**Text for analysis:**
┄┄┄┄┄┄┄┄┄┄┄┄┄┄┄┄┄┄┄┄

All in all, it was a pretty cool tour, and I hope to see a future SpaceShipTwo test flight!

┄┄┄┄┄┄┄┄┄┄┄┄┄┄┄┄┄┄┄┄

Collected data entries:
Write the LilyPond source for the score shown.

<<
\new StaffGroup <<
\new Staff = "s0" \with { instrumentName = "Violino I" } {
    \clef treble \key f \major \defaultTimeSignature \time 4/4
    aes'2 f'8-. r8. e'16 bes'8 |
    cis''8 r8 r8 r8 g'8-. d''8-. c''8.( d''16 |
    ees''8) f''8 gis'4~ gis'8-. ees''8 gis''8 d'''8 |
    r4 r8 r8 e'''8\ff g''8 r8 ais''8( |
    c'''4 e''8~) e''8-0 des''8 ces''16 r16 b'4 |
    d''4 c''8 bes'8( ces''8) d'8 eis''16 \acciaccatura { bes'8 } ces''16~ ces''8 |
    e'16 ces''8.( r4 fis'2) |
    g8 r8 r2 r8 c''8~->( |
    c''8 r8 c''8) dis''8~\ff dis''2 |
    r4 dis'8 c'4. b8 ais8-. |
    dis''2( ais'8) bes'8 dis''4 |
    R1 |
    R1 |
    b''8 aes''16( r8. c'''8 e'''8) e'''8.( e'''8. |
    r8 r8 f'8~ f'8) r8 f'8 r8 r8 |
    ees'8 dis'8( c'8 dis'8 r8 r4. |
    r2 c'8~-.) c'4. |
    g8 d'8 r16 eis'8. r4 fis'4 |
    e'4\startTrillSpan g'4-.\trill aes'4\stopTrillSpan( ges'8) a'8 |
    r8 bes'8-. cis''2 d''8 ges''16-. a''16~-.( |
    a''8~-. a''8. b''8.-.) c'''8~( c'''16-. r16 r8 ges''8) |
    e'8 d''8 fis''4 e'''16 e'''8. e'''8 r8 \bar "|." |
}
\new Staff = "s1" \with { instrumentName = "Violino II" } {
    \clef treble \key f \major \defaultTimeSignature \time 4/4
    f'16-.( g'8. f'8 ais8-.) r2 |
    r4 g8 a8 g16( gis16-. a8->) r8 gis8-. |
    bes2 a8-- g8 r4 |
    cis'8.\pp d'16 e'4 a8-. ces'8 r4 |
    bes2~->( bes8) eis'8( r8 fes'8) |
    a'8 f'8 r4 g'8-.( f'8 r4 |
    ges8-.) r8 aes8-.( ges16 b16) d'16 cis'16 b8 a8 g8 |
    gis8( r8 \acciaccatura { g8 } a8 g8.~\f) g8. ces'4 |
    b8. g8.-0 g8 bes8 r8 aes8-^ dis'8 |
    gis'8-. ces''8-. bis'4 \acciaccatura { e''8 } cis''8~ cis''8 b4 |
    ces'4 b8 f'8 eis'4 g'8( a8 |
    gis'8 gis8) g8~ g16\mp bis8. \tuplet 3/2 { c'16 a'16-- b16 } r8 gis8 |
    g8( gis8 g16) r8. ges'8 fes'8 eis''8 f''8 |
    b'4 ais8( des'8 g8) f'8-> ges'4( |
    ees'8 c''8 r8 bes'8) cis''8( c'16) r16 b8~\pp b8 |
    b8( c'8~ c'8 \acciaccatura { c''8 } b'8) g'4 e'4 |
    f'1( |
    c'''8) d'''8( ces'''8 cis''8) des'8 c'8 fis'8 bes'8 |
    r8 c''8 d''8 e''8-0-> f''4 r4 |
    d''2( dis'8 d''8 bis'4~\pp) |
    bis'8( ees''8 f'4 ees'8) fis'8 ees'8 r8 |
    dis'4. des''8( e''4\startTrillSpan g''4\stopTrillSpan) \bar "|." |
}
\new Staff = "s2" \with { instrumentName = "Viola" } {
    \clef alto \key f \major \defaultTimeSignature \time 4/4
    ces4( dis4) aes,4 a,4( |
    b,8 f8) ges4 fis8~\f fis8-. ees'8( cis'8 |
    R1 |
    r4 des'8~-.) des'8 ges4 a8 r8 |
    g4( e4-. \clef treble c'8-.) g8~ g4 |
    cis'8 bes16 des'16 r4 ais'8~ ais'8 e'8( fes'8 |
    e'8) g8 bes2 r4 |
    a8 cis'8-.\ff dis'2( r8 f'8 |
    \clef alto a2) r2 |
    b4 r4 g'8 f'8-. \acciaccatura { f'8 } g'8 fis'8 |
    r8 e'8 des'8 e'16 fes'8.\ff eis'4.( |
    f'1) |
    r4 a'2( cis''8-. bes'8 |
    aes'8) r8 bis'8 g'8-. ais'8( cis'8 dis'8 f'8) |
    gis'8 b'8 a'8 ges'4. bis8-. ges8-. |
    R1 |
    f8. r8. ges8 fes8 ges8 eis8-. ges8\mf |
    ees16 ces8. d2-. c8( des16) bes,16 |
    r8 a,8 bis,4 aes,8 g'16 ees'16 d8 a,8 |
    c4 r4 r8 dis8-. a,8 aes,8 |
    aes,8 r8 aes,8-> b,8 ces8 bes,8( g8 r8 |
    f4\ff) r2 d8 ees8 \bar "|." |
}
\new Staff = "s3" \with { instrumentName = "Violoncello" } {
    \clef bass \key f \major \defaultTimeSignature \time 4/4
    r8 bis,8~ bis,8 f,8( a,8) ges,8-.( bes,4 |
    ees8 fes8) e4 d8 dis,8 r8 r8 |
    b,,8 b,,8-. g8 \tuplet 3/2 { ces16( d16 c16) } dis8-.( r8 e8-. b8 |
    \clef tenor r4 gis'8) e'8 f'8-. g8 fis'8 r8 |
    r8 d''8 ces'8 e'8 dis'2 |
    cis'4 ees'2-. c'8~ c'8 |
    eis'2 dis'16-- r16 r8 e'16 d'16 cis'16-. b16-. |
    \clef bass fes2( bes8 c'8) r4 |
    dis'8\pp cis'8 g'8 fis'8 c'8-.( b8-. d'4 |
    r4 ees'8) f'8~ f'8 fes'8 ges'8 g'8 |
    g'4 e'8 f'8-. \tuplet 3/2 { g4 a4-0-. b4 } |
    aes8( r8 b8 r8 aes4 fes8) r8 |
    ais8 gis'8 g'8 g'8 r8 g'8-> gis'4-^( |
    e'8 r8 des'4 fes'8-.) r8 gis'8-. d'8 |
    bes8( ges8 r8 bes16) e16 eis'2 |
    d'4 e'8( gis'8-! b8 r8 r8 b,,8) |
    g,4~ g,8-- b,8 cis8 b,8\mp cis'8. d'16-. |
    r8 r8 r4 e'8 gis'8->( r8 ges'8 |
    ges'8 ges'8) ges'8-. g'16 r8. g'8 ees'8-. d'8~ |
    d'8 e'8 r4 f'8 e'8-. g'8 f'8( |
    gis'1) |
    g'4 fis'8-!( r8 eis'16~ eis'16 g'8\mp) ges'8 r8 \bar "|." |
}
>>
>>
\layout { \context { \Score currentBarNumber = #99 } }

┄┄┄┄┄┄┄┄┄┄┄┄┄┄┄┄┄┄┄┄

**Study questions:**
a) List every word in the tour comment that begins with a capital letter.
b) Summarize the tour comment in one sentence.
These lines come from a separate source.

**Responses by task:**
a) All, I, SpaceShipTwo

b) The writer found the tour pretty cool and hopes to see a future SpaceShipTwo test flight.